## The task
Without including the pictures, copy out every line below.

============================================================

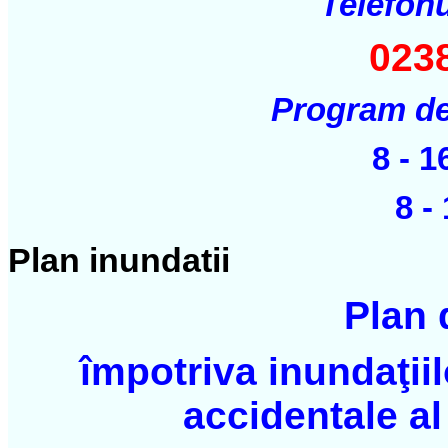
Telefonu
023
Program de 
8 - 1
8 -
Plan inundatii
Plan 
împotriva inundaţiilo
accidentale al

============================================================

## Response
Telefonu
023
Program de 
8 - 1
8 -
Plan inundatii
Plan 
împotriva inundaţiilo
accidentale al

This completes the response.